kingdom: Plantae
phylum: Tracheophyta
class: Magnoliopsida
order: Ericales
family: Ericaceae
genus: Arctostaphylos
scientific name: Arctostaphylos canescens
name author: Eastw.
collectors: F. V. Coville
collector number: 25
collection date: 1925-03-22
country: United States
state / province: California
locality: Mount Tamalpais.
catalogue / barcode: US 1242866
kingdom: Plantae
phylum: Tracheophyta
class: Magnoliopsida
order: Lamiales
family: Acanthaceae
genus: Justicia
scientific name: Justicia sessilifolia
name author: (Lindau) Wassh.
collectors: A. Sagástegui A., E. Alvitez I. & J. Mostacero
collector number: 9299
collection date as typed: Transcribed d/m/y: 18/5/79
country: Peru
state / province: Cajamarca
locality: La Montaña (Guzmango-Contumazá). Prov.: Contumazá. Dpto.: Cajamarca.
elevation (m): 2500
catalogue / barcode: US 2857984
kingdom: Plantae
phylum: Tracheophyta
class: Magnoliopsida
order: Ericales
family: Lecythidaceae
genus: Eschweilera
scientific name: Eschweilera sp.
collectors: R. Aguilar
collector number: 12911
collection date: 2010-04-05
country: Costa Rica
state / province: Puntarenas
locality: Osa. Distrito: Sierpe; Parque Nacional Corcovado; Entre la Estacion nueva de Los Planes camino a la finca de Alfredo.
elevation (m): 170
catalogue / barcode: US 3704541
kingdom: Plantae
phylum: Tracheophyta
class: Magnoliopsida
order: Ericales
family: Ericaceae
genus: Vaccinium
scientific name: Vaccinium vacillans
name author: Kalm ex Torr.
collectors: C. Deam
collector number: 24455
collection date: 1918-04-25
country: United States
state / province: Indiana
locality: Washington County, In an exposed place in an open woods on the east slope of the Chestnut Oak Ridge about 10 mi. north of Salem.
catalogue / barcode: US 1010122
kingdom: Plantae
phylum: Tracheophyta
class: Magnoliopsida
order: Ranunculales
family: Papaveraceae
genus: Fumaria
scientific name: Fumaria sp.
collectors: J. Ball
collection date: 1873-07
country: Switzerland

+---+

• _DESKRIPSI TUGAS_
Bisakah Anda menuliskan kembali semua entri di atas baris demi baris, tanpa mengubah satu huruf atau tanda baca pun?

• _JAWABAN TERTULIS_
kingdom: Plantae
phylum: Tracheophyta
class: Magnoliopsida
order: Ericales
family: Ericaceae
genus: Arctostaphylos
scientific name: Arctostaphylos canescens
name author: Eastw.
collectors: F. V. Coville
collector number: 25
collection date: 1925-03-22
country: United States
state / province: California
locality: Mount Tamalpais.
catalogue / barcode: US 1242866
kingdom: Plantae
phylum: Tracheophyta
class: Magnoliopsida
order: Lamiales
family: Acanthaceae
genus: Justicia
scientific name: Justicia sessilifolia
name author: (Lindau) Wassh.
collectors: A. Sagástegui A., E. Alvitez I. & J. Mostacero
collector number: 9299
collection date as typed: Transcribed d/m/y: 18/5/79
country: Peru
state / province: Cajamarca
locality: La Montaña (Guzmango-Contumazá). Prov.: Contumazá. Dpto.: Cajamarca.
elevation (m): 2500
catalogue / barcode: US 2857984
kingdom: Plantae
phylum: Tracheophyta
class: Magnoliopsida
order: Ericales
family: Lecythidaceae
genus: Eschweilera
scientific name: Eschweilera sp.
collectors: R. Aguilar
collector number: 12911
collection date: 2010-04-05
country: Costa Rica
state / province: Puntarenas
locality: Osa. Distrito: Sierpe; Parque Nacional Corcovado; Entre la Estacion nueva de Los Planes camino a la finca de Alfredo.
elevation (m): 170
catalogue / barcode: US 3704541
kingdom: Plantae
phylum: Tracheophyta
class: Magnoliopsida
order: Ericales
family: Ericaceae
genus: Vaccinium
scientific name: Vaccinium vacillans
name author: Kalm ex Torr.
collectors: C. Deam
collector number: 24455
collection date: 1918-04-25
country: United States
state / province: Indiana
locality: Washington County, In an exposed place in an open woods on the east slope of the Chestnut Oak Ridge about 10 mi. north of Salem.
catalogue / barcode: US 1010122
kingdom: Plantae
phylum: Tracheophyta
class: Magnoliopsida
order: Ranunculales
family: Papaveraceae
genus: Fumaria
scientific name: Fumaria sp.
collectors: J. Ball
collection date: 1873-07
country: Switzerland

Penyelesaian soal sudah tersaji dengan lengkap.